Bee-lining through the house, he was glad everyone else was still downstairs. He made for the kitchen, then the back door, then his Jeep, just for space, just to escape, just to find some place where there might still be some oxygen left to breathe. Outside, he braced his hands on the hood of the Jeep, not caring about the snow or the way the cold wetness of it immediately made his fingers ache.
As if all that wasn’t bad enough, to learn that Makenna had once agreed to marry that guy. That they would’ve already been married if Cameron hadn’t made some mistake. Caden hadn’t gotten all the details, but they didn’t really matter. What mattered was that Makenna had loved Cameron enough to want to make a life with him. A life with a man who was Caden’s opposite in just about every way—professional where Caden was blue collar, wealthy where Caden was just comfortable, all-American good looks where Caden appeared rough around the edges, confident and charming where Caden was awkward and clumsy.
Cameron was the kind of guy Makenna was attracted to when she met a man in the light of day. The darkness in that elevator had been Caden’s saving grace, because it had allowed both of them to get to know one another without the preconceptions that appearances created—and he’d created some of his on purpose, hadn’t he? Except once he’d gotten to know her within the freedom of that darkness, he hadn’t wanted her to turn him away when she saw him. He hadn’t wanted her to be put off by him.
And, miraculously, she hadn’t been. He could still hear her calling him freaking gorgeous that night. And the memory of it still stole his breath and set his heart to racing. But if Cameron was the kind of man she’d once agreed to marry, then it proved that her attraction to Caden was a fluke. At the very least, not her norm. Didn’t it? Did that matter?
Maybe it didn’t. Or at least shouldn’t.
But it made him doubt, for maybe the millionth time since they’d started seeing one another, whether he was good enough for her, whether he was right for her. He thought he’d put the worst of that behind, because he knew it was his past and his anxiety and his fucked-up fears talking. He knew it was. But seeing an alternative future for Makenna held up in front of his face like this had reached inside his chest and his brain and his heart and stirred it all up again.
Stirred it up bad.
Jesus.
Breathe, Grayson. Just fucking breathe.
He braced wet hands on his knees, lowered his head, and counted backward from ten. Ten. Deep in, deep out. Nine. Deep in, deep out. Eight. If it hurt this bad to imagine Makenna with someone else, how much would it hurt to lose her? Seven. Deep, in, deep out. Six. I’ve lost everyone else, why would she be different? Five. Deep in, deep out. Four. You have her now, focus on that. Three. Okay, okay. Two. Deep in, deep out. One. Deep in, deep out.
Shit, his shoulders and chest were just as tight.
He did it again from ten, this time blocking out all the non-stop commentary racing through his head.
When he was done, he stood up and rolled his neck, his shoulders. She’d only agreed to think about what Cameron had said to her. She hadn’t agreed to be with him and she’d made it clear that she was serious about Caden. Focus on that. Right. Okay.

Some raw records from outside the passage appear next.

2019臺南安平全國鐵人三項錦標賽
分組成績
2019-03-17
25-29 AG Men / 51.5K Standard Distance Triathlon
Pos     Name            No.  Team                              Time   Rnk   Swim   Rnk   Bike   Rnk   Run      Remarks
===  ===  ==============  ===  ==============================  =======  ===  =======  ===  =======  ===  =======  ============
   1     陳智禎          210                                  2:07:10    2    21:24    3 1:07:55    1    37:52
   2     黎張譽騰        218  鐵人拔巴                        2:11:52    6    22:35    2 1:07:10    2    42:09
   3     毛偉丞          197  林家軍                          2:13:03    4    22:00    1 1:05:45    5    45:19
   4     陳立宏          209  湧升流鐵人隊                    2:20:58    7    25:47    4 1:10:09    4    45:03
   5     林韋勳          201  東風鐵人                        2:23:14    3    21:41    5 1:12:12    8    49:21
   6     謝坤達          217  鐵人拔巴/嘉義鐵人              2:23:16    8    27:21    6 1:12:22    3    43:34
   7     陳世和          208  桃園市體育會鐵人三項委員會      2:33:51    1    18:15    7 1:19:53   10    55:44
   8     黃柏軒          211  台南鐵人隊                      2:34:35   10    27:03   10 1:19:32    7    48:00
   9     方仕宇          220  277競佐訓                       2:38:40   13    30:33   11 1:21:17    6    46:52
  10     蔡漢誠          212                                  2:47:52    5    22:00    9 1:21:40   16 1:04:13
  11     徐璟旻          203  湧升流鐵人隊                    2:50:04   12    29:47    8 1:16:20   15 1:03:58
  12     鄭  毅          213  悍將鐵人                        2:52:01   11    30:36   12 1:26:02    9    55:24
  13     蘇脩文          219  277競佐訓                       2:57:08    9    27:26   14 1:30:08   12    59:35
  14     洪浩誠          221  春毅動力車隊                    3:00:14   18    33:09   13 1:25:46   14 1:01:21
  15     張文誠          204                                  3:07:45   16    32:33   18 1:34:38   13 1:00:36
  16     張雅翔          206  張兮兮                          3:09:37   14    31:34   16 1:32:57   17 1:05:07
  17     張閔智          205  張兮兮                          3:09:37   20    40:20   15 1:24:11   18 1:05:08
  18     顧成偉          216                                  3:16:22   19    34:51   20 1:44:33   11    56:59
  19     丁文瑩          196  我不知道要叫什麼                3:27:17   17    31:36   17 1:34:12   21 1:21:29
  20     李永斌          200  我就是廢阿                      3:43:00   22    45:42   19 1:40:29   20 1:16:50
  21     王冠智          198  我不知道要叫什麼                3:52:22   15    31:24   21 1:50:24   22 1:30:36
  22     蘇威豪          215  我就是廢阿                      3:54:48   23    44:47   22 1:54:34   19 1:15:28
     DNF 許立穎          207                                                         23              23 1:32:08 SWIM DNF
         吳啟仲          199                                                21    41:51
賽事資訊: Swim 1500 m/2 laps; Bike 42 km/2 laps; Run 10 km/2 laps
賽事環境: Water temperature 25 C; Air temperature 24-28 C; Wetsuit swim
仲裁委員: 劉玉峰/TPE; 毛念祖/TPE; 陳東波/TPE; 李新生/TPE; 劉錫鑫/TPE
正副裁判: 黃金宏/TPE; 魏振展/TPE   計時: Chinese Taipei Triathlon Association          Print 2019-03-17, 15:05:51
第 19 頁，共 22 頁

Except hearing the echo of Cameron’s declaration of love in his ear added another layer of stress to the whole situation. Because that dickhead had said it to Makenna again when Caden hadn’t said it once yet.
In fact, the prospect of declaring how he felt scared the shit out of Caden. Because it felt like tempting the fates. Hey, lightning, let me show you what I really care about so you know where to strike next!

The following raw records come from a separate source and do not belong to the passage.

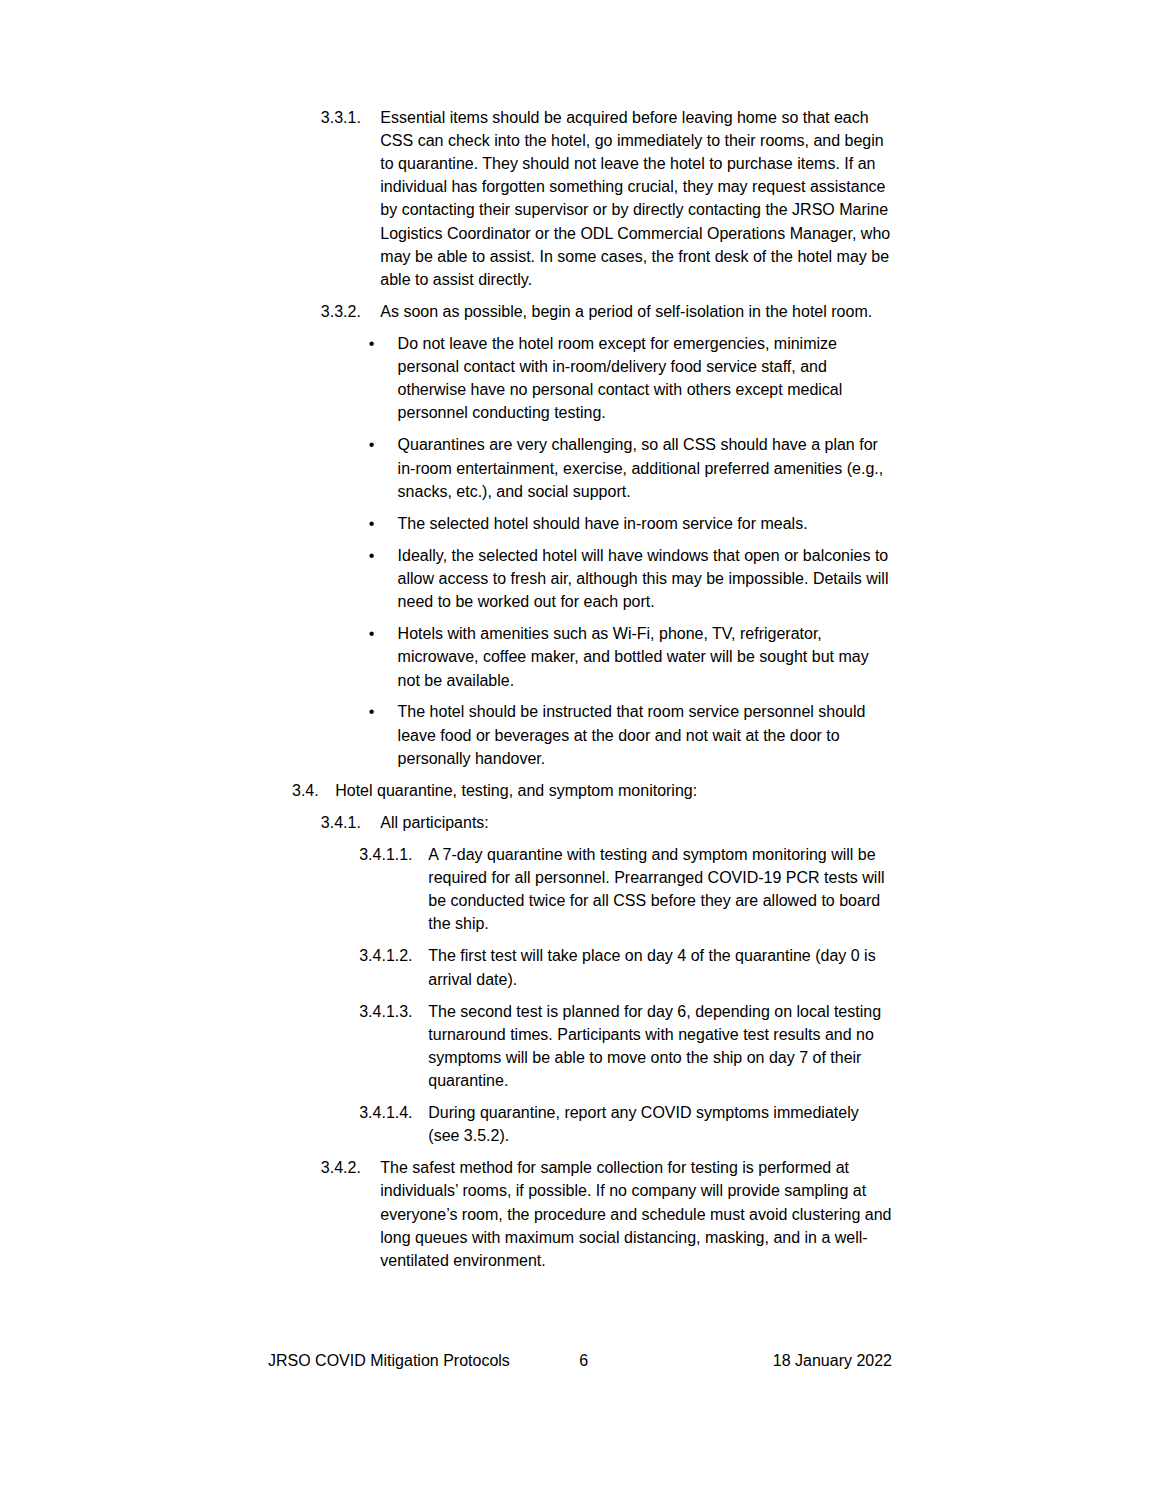3.3.1.
Essential items should be acquired before leaving home so that each CSS can check into the hotel, go immediately to their rooms, and begin to quarantine. They should not leave the hotel to purchase items. If an individual has forgotten something crucial, they may request assistance by contacting their supervisor or by directly contacting the JRSO Marine Logistics Coordinator or the ODL Commercial Operations Manager, who may be able to assist. In some cases, the front desk of the hotel may be able to assist directly.
3.3.2.
As soon as possible, begin a period of self-isolation in the hotel room.
• Do not leave the hotel room except for emergencies, minimize personal contact with in-room/delivery food service staff, and otherwise have no personal contact with others except medical personnel conducting testing.
• Quarantines are very challenging, so all CSS should have a plan for in-room entertainment, exercise, additional preferred amenities (e.g., snacks, etc.), and social support.
• The selected hotel should have in-room service for meals.
• Ideally, the selected hotel will have windows that open or balconies to allow access to fresh air, although this may be impossible. Details will need to be worked out for each port.
• Hotels with amenities such as Wi-Fi, phone, TV, refrigerator, microwave, coffee maker, and bottled water will be sought but may not be available.
• The hotel should be instructed that room service personnel should leave food or beverages at the door and not wait at the door to personally handover.
3.4.
Hotel quarantine, testing, and symptom monitoring:
3.4.1.
All participants:
3.4.1.1.
A 7-day quarantine with testing and symptom monitoring will be required for all personnel. Prearranged COVID-19 PCR tests will be conducted twice for all CSS before they are allowed to board the ship.
3.4.1.2.
The first test will take place on day 4 of the quarantine (day 0 is arrival date).
3.4.1.3.
The second test is planned for day 6, depending on local testing turnaround times. Participants with negative test results and no symptoms will be able to move onto the ship on day 7 of their quarantine.
3.4.1.4.
During quarantine, report any COVID symptoms immediately (see 3.5.2).
3.4.2.
The safest method for sample collection for testing is performed at individuals’ rooms, if possible. If no company will provide sampling at everyone’s room, the procedure and schedule must avoid clustering and long queues with maximum social distancing, masking, and in a well-ventilated environment.
JRSO COVID Mitigation Protocols
6
18 January 2022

The past. Anxiety. Fucked-up fears. He knew it.
Didn’t change that he felt that way though.
Which brought him back around to the gut check that maybe he wasn’t good enough for her.
Because didn’t Makenna deserve to hear those words? And if Caden couldn’t give them to her ….
Then what?
Stop it. Get back in there and be with her. That’s how you keep her.
He scrubbed his hand over the scar on his head. “Fuck,” he bit out. And then he turned on his heel and got back in the house. He could pull himself together. Nothing had happened, nothing had changed. She’d show him.
“Hey, there you are,” Makenna said, standing at the kitchen counter stirring a cup of hot tea. “I was looking for you.”
“Just needed a little air,” Caden said, joining her at the counter.
“Family proving a little too much?” she asked with a smile. She wrapped her arms around him. “Oh, you’re so chilly. I better warm you up.” Pressing herself tight against him, she held him closer and tucked her head in against his throat.
The embrace was fucking life.
He hugged her back. “Not too much,” he said, clearing the roughness out of his voice. “I like your family. It’s been a great day.” And it was. He’d meant it when he told Mike he hadn’t had a Thanksgiving this enjoyable in years.
“Would you like anything?” she asked.
His appetite for that turkey sandwich was long gone. “No,” he said. “I’m good.”
“Would you like to go be alone, just the two of us?”
He didn’t even have to think. “That sounds like heaven,” he said.